Paul Soseman is the founder and CEO of Department Zero, an experiential marketing agency based in Kansas City, Missouri.
Experiential marketing events are slowly making their way back into our lives. This is a good thing, provided that the events are well-planned and adhere to local health and safety guidelines. The best experiential marketing activations are the safest ones. Although it might seem difficult, there are ways to ensure your COVID-19 brand activations and experiential marketing provide a healthy balance of safe and fun.
Of course, not all events can balance safety with celebration. Over the summer, when people were tired of staying at home and missing out, the Chainsmokers decided to attempt to host a live concert, complete with health and safety precautions to keep the risk of COVID-19 transmission low. That didn’t exactly happen, though — and it’s not entirely the fault of the event coordinators.
The drive-in concert fundraiser, dubbed “Safe & Sound,” took place on a 100-acre plot of land. Attendees were instructed to park their cars and remain within their own 20-by-20-foot sections, only leaving the space to use the restroom. The Chainsmokers are known for popular dance music, and many attendees decided to leave their designated areas and move closer to the stage, where social distancing was not enforced — and mask-wearers were in the minority. Whoops.
Unfortunately, quite a few events during the pandemic have ended up being superspreaders. Weddings, rallies and political gatherings have all caused widespread infections in recent months.
One group taking the right approach to events, though? Brands. South by Southwest, a festival hosting major tech companies and artists, was quickly called off in early 2020 as officials in Austin, Texas, declared a local disaster and said it would be impossible to host the gathering safely. Without time to put safety plans in place and completely reimagine the way the festival would be held, it wasn’t possible to let people from all over gather. Later in the year, Samsung had to adapt its Halloween campaign and pivot from a live event to one that worked only with select families.
Both of these brands were smart in heeding COVID restrictions to guarantee the safety of everyone involved — and to ensure their creations didn’t end up being super-spreader events.
Needless to say, if you plan to have an event in the coming months, even the best safety guidance isn’t enough. Humans are human and will sometimes break the rules. That doesn’t mean it’s impossible to host an event, it just has to be done right!
In the middle of a pandemic, a few essential lessons from these struggles can save your brand activations and experiential marketing efforts from becoming the center of attention in less-than-positive ways. Here are three things to keep in mind as we await widespread vaccine distribution and slowly, smartly start to bring events back to life:
1. It’s difficult to plan for the human element.

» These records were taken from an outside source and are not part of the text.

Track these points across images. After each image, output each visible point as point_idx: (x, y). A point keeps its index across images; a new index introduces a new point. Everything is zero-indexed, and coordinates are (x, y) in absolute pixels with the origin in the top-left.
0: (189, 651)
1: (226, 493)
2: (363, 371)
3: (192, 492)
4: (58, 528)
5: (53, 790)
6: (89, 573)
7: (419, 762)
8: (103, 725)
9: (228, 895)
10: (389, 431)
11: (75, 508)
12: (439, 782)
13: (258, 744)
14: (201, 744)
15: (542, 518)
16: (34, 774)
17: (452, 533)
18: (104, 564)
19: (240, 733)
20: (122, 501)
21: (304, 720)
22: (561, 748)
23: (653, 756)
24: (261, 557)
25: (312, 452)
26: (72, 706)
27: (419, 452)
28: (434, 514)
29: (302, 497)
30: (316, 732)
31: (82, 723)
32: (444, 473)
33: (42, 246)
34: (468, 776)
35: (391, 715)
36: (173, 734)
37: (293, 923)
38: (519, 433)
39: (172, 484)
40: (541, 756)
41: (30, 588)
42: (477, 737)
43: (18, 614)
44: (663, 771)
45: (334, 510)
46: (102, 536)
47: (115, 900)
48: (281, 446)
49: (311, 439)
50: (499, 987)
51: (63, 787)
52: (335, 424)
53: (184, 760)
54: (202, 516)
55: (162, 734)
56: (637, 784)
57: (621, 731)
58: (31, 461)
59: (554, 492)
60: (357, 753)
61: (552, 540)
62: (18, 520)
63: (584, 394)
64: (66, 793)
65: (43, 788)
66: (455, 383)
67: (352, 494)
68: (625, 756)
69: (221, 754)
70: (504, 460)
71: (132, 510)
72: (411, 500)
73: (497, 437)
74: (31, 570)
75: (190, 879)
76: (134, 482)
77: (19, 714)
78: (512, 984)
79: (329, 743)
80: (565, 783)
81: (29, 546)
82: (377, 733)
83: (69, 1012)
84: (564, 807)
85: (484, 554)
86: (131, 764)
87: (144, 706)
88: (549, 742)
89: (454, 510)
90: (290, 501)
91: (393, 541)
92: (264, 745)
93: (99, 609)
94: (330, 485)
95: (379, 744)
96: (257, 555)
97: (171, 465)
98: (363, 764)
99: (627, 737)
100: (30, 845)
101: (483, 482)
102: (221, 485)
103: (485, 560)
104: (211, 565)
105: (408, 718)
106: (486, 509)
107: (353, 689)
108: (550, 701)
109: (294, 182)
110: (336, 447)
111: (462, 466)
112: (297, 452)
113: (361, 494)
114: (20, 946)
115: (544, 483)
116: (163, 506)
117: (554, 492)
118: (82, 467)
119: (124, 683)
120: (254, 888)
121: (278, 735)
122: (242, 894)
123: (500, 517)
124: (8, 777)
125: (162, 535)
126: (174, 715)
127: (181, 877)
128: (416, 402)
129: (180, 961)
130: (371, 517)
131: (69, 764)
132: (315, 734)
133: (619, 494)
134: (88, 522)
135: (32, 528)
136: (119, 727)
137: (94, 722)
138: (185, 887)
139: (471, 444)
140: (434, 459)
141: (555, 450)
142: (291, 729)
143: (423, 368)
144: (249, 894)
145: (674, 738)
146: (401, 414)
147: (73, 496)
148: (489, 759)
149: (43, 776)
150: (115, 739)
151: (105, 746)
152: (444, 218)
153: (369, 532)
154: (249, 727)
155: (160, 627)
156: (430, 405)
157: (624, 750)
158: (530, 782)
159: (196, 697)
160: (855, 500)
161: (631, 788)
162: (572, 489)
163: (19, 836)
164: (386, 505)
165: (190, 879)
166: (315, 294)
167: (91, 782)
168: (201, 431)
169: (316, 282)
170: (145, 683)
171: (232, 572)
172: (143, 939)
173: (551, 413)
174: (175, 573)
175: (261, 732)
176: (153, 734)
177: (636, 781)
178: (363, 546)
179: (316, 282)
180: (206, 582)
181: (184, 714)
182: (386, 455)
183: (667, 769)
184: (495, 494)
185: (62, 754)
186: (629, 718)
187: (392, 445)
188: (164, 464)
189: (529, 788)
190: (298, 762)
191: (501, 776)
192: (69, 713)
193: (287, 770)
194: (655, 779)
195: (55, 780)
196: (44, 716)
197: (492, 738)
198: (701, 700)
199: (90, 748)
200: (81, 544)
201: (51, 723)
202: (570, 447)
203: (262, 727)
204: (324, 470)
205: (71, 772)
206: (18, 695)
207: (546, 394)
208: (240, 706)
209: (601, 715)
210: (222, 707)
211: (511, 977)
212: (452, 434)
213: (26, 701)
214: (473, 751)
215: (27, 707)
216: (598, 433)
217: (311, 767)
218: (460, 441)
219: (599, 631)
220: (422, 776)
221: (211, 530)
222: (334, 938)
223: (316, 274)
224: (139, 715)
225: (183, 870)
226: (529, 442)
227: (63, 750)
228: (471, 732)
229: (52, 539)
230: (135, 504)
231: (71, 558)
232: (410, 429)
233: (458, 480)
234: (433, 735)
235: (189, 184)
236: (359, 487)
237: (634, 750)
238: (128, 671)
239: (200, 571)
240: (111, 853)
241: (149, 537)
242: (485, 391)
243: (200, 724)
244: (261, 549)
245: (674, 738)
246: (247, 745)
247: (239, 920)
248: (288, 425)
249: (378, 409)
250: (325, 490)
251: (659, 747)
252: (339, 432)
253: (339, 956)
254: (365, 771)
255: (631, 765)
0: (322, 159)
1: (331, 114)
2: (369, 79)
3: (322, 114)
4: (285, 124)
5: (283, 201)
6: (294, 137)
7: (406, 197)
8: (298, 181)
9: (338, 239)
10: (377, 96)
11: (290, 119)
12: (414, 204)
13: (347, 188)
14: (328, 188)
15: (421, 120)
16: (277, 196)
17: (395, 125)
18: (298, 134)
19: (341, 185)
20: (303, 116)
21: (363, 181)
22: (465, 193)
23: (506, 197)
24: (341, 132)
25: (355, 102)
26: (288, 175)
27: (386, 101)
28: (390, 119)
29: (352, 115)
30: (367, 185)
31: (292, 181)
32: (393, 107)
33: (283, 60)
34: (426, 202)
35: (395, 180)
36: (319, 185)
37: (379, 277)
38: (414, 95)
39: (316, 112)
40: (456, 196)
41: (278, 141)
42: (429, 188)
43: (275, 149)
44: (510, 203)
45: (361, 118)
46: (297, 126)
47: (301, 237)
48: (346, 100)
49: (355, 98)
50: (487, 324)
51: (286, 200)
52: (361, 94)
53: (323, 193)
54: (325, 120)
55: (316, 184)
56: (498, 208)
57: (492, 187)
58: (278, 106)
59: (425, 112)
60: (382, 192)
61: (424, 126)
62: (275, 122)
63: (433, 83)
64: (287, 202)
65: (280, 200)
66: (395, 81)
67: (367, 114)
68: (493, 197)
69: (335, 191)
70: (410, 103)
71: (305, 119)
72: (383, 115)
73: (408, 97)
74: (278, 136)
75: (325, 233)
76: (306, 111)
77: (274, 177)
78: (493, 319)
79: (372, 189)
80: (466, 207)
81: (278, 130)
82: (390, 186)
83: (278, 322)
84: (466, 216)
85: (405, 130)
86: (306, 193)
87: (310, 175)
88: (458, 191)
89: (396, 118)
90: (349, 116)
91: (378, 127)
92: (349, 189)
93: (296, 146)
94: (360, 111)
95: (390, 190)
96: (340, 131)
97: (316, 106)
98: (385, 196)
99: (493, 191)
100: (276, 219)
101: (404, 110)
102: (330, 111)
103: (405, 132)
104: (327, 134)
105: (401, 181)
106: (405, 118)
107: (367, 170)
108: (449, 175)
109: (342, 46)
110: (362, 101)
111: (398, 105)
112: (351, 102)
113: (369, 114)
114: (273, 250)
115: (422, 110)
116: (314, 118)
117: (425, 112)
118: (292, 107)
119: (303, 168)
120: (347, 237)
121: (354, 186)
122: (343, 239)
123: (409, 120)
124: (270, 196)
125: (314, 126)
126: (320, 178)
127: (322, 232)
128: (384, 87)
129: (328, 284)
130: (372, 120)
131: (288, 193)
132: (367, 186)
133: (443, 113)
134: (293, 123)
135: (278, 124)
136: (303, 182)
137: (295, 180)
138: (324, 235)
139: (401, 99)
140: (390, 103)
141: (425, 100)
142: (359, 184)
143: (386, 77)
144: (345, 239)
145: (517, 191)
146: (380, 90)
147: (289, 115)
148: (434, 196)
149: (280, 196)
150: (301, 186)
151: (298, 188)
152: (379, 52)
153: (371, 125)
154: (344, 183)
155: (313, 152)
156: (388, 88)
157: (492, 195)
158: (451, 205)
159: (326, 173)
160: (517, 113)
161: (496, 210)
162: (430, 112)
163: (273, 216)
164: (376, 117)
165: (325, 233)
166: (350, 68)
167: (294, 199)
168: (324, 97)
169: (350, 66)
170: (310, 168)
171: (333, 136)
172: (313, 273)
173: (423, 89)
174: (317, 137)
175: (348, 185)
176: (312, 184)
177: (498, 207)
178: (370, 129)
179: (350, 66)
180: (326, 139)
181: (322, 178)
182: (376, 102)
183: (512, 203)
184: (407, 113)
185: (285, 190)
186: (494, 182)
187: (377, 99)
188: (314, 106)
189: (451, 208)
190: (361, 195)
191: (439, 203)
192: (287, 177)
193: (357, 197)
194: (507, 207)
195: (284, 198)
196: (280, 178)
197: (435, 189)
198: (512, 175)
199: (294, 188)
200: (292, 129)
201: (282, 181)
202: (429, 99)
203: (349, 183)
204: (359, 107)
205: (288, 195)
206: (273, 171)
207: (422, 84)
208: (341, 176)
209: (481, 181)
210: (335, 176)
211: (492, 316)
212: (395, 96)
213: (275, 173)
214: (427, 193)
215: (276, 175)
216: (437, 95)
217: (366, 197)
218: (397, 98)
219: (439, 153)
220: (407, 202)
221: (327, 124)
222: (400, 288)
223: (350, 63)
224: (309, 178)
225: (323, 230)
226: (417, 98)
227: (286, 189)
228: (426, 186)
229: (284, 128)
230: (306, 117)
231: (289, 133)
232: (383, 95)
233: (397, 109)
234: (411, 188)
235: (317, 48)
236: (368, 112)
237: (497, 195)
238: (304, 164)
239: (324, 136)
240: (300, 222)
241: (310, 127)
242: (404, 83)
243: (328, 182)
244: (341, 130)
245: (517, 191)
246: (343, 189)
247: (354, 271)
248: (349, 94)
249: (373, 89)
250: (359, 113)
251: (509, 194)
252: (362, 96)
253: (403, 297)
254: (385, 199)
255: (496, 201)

Events can’t just convert to a virtual format and call it a day, which means you have to develop creative experiential marketing ideas. Keep this in mind when planning your event, and consider every possible outcome for your activation. Then go back and think about it some more. Having a plan in your back pocket for how you’ll handle every crisis will prove invaluable when a problem arises.
2. Make your experiential marketing activation guidelines airtight.
Like the Chainsmokers concert, anyone hosting a drive-in concert should consider whether attendees might easily be able to leave their designated areas without being stopped by event staff. Are the guidelines clearly stated? Are there courses of action you can take when individuals choose to ignore them?
Once an event gets out of hand, it’s hard to get it back on track. Make sure that every aspect of your activation is airtight. This means creating guidelines and setting up your physical event space in a way that keeps your audience enjoying the experience without jeopardizing anyone’s health.
3. Theory is not the same as practice.
While it might seem safe to assume that everyone knows there is a pandemic, that’s not an assumption you can make when planning your event. Some attendees might be incredibly careful about the surfaces they touch, while others might refuse to wear a mask. It’s important to plan your activation according to local health and safety regulations, going above and beyond to ensure that attendees don’t push your event past the point of no return.
For in-person brand activations and experiential marketing to return as they once were, organizers must plan and coordinate completely safe experiences for everyone involved. While it might be difficult, putting on the best experiential marketing activations means planning for the human element. This is the best way to protect and bolster the future of experiential marketing.